Dondurmanın Tarihçesi
İlk dondurmanın bulunuşu 2200 yıl önceye, Asya'ya uzanıyor. Çinlilerin M.Ö. 200'lü yıllarda ana gıda maddeleri olan pirinci süt ile karıştırıp karda dondurdukları biliniyor.
Dondurmanın ilk kez günümüzden 2000 yıl önce Antik Çin'de ortaya çıktığı kabul ediliyor. Dağlardan toplanan kar ile meyveyi karıştırarak Çinliler ilk dondurmayı yapmışlar.

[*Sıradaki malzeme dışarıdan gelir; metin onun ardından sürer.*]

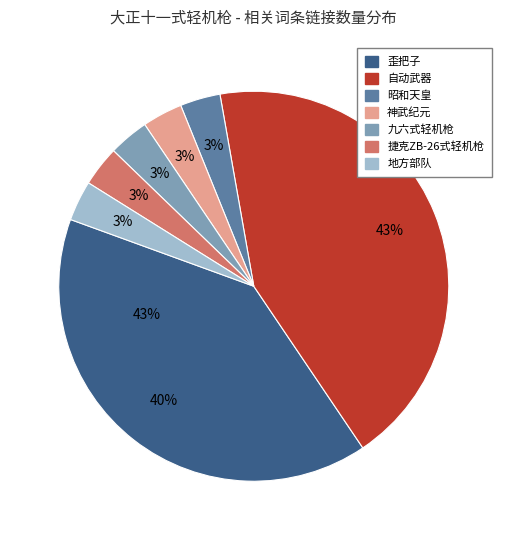

Rank the categories by value from lowest to highest.

昭和天皇, 神武纪元, 九六式轻机枪, 捷克ZB-26式轻机枪, 地方部队, 歪把子, 自动武器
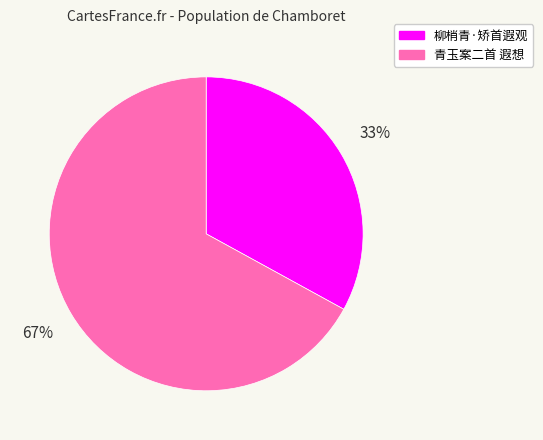

Does any single category account for the majority?

Yes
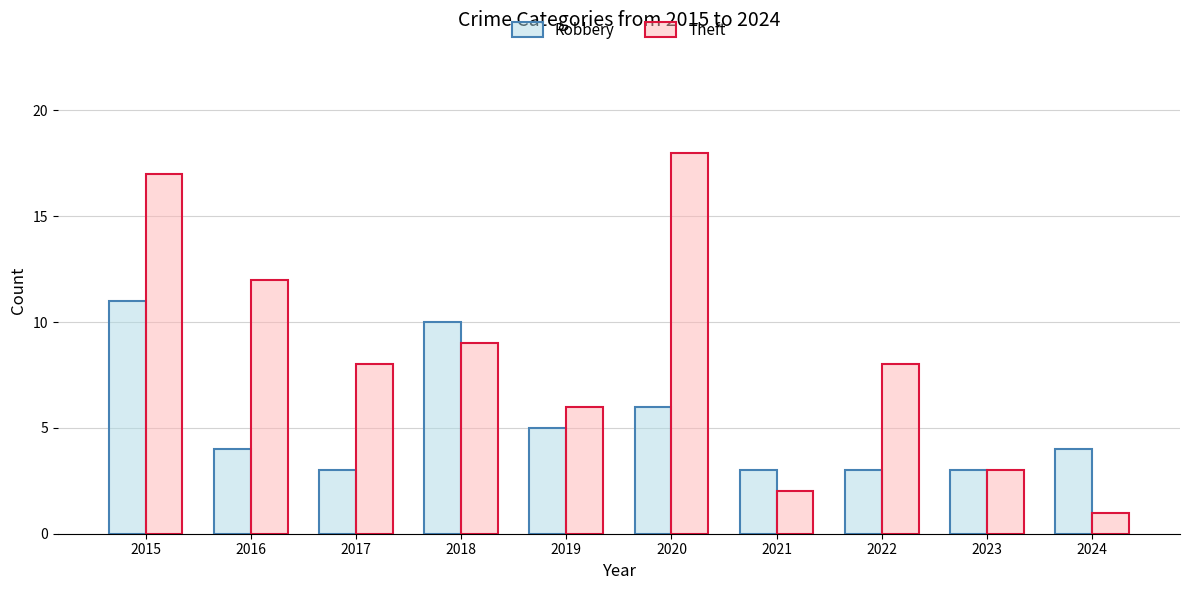

True or false: Robbery has a value of 2 at 2016.

False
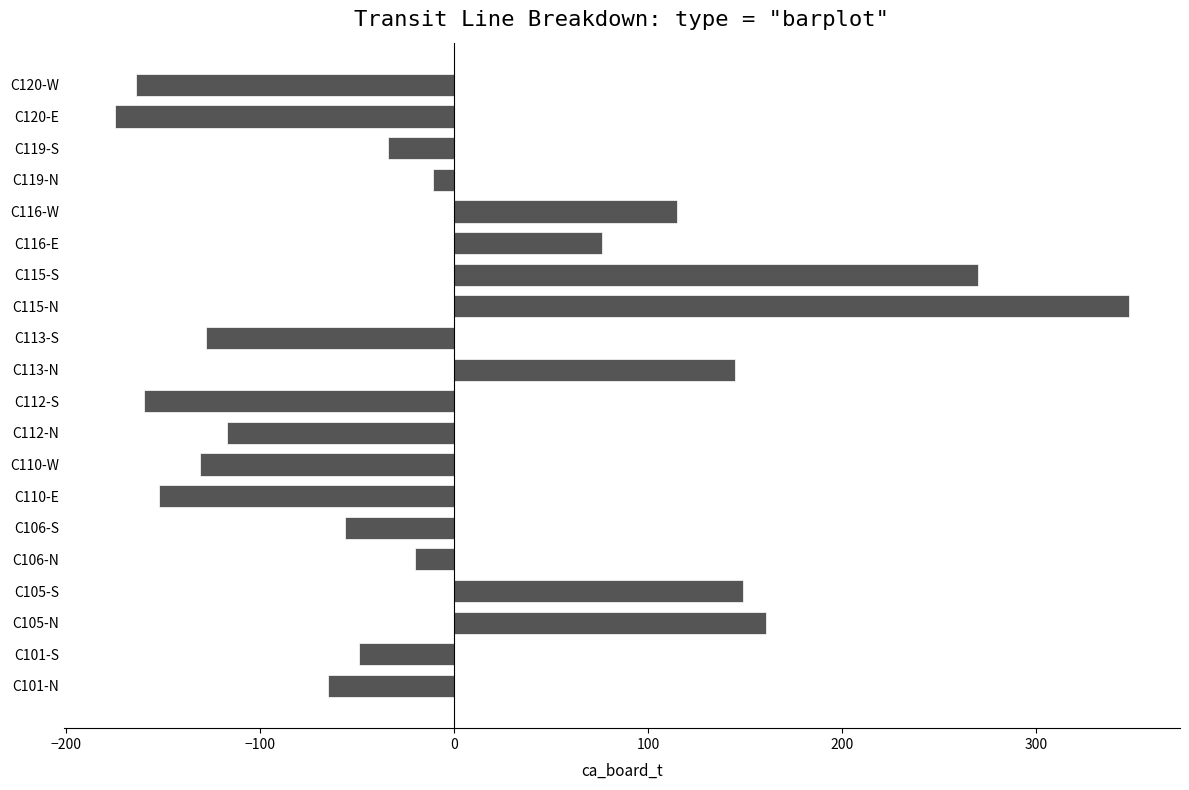

At which label is the value closest to 86?

C116-E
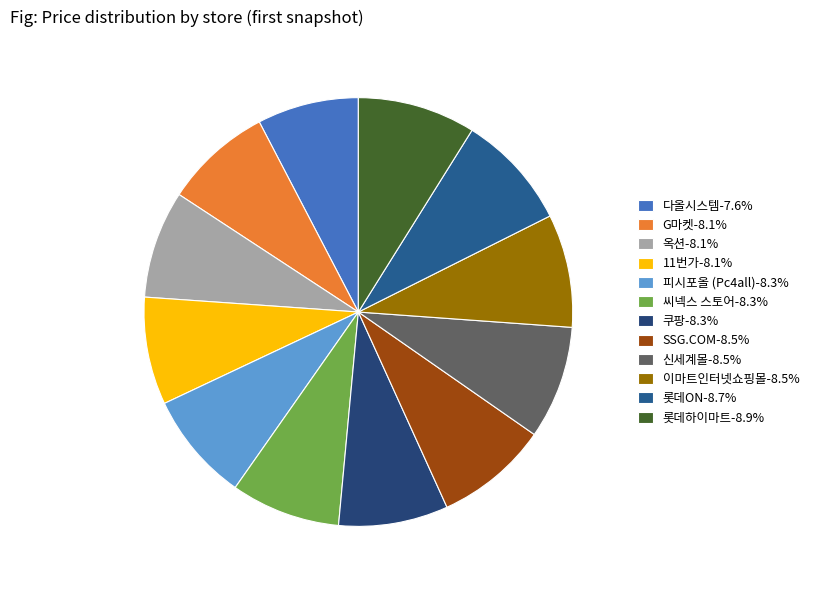

Combined, do 이마트인터넷쇼핑몰 and 신세계몰 account for over 50%?

No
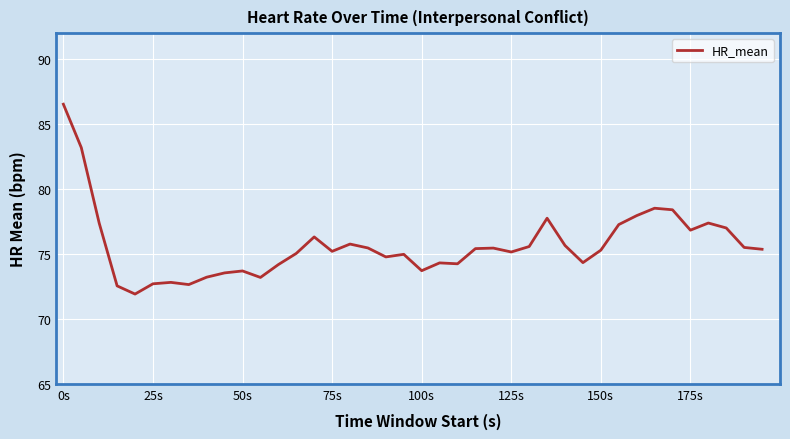

What is the minimum value shown in the chart?

71.9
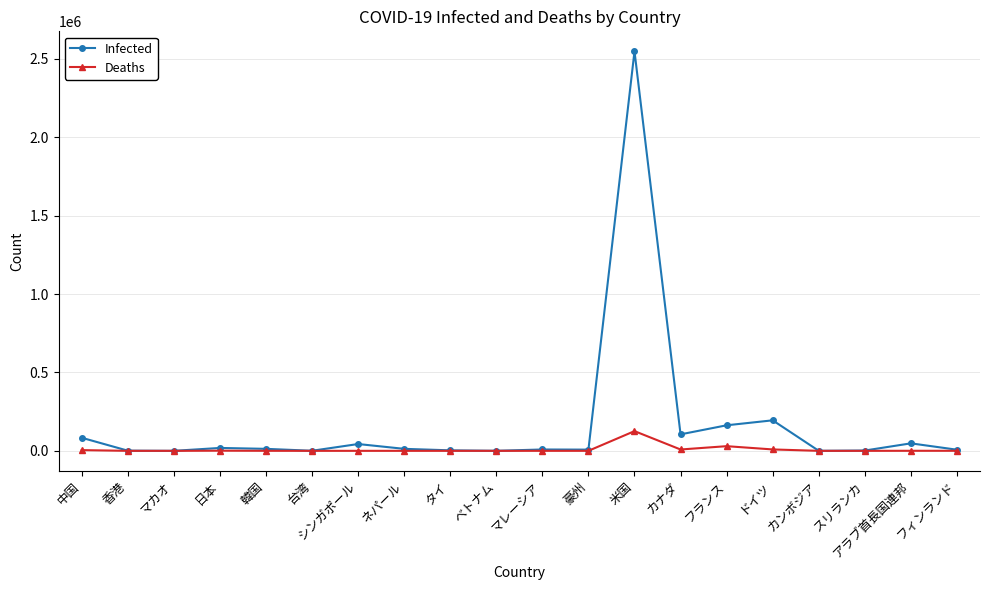

How many values in the Infected series are below 12757?

10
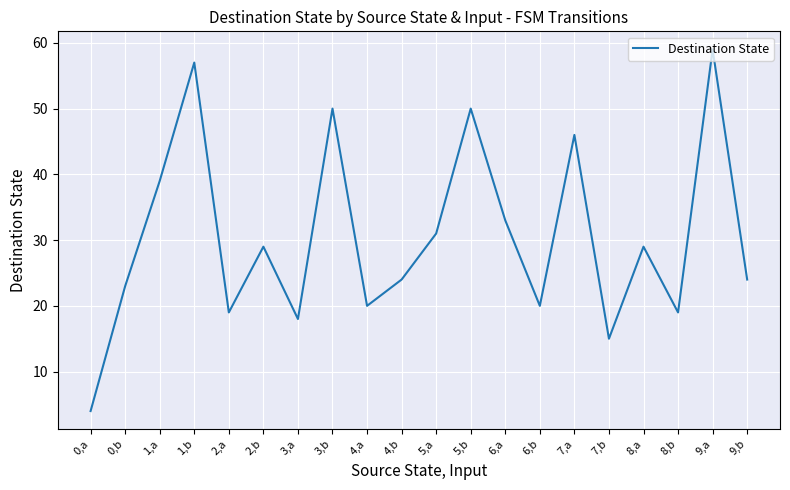

What is the maximum value shown in the chart?

59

M.Ö. 500'lü yıllarda hüküm süren Persler soğuk hava depoları yapımında uzmanlaşmışlardı. Dağların yüksek yamaçlarında kazılan çukurlarda toplanan karların, kaymak, bal, şurup, şerbet çeşitli baharatlarla harmanlanması ve karışımın tekrar karlarla örtülüp bekletilmesiyle dondurma elde ediyorlardı. Karışım şehirlere dağlardan getirilen kar ve buzun saklanmasında kullanılan Yahçal adı verilen buzhanelerde bütün bir yaz boyunca muhafaza ediliyordu. Büyük İskender'in Asya Seferi sırasında bu şekilde donmuş bal, süt karışımından oluşan bir tatlı tükettiği bazı kaynaklarda geçiyor. (M.S. 54-68 yılları arasında)
Roma İmparatorluğu'nu yöneten Neron'un da dondurmaya benzeyen bir yiyecek tükettiği yazılıyor. Çeşnicibaşlarından biri bir gün dağın zirvesinden topladığı karları bir kaba sıkıştırarak doldurmuş. Üzerine bal ve meyve parçaları dökerek İmparatora sunmuş. Neron o zamana kadar hiç tatmadığı bu yiyeceği çok sevmiş.
Roma İmparatorluğunun çöküşünden sonra Orta Çağ Avrupası'nda bu buzlu yiyecekler kaybolmuş. Avrupa'da tekrar ortaya çıkması 1292 yılında Marco Polo'nun Çin seyahatinden donmuş bal ve sütten yapılan tatlıları Venedik ve Kuzey İtalya'ya getirmesi ile olmuş. Bu bakış açısından hareketle Anadolu'da da karlamaç denilen kar helvasını erken dönem dondurması olarak kabul etmek mümkün. Kar helvası kar, pekmez, bal veya meyveli şurupların karla karıştırılmasıyla elde edilir. Kıvamı çıtır çıtır olan alt tabakadaki karlarla yapılırdı. Hâlâ bazı yörelerde bulunuyor.
Osmanlı'da 17. yüzyılın sonuna doğru dondurmayı saray mutfaklarında görmeye başlıyoruz. Dondurma kelimesini ilk kayda geçiren kişi ise Ahmed Cavid. Cavid 18. yüzyıl sonunda İstanbul'da dondurmanın çeşitli meyvelerden yapıldığını yazıyor. Osmanlı yemek kitaplarında dondurma tarifini ilk kez 1882- 1883'de görülmeye başlandığı, Mehmet Kamil'in yemek kitabında dondurma tarifi vermediği halde dondurma kutusundan bahsettiği yazılıyor. Dondurma kutuları da dondurmanın gelişiminde önemli rol oynadı. Çünkü bu kutularda bulunan çevirme kolu, kapağı açmadan dondurmayı sürekli çevirebilme imkânı veriyordu; böylece hem kolaylık sağlıyordu hem de dondurmanın kıvamı güzel oluyordu. Dondurma kabının taşınabilir bir alet olması dondurmayı sokakta satmayı mümkün kıldı.
19. yüzyıl'da İstanbul'da sokaklarda ve mesire yerlerinde dondurma satan seyyar satıcılar bulunurdu. Bu dondurmacılar dondurmayı bardaklarda satıyorlardı. Bardakların altında bir tabak, yanında da bir kaşık vardı. Külahın ortaya çıkması için epey bir zaman vardı. Dondurma külahı 1896 yılında New Jersey'de İtalyan göçmeni İtalo Marcioni tarafından yapıldı ve 13 Aralık 1903 günü Marcioni adına patenti tescil edildi. Bu buluş önceleri pek rağbet eden olmadı.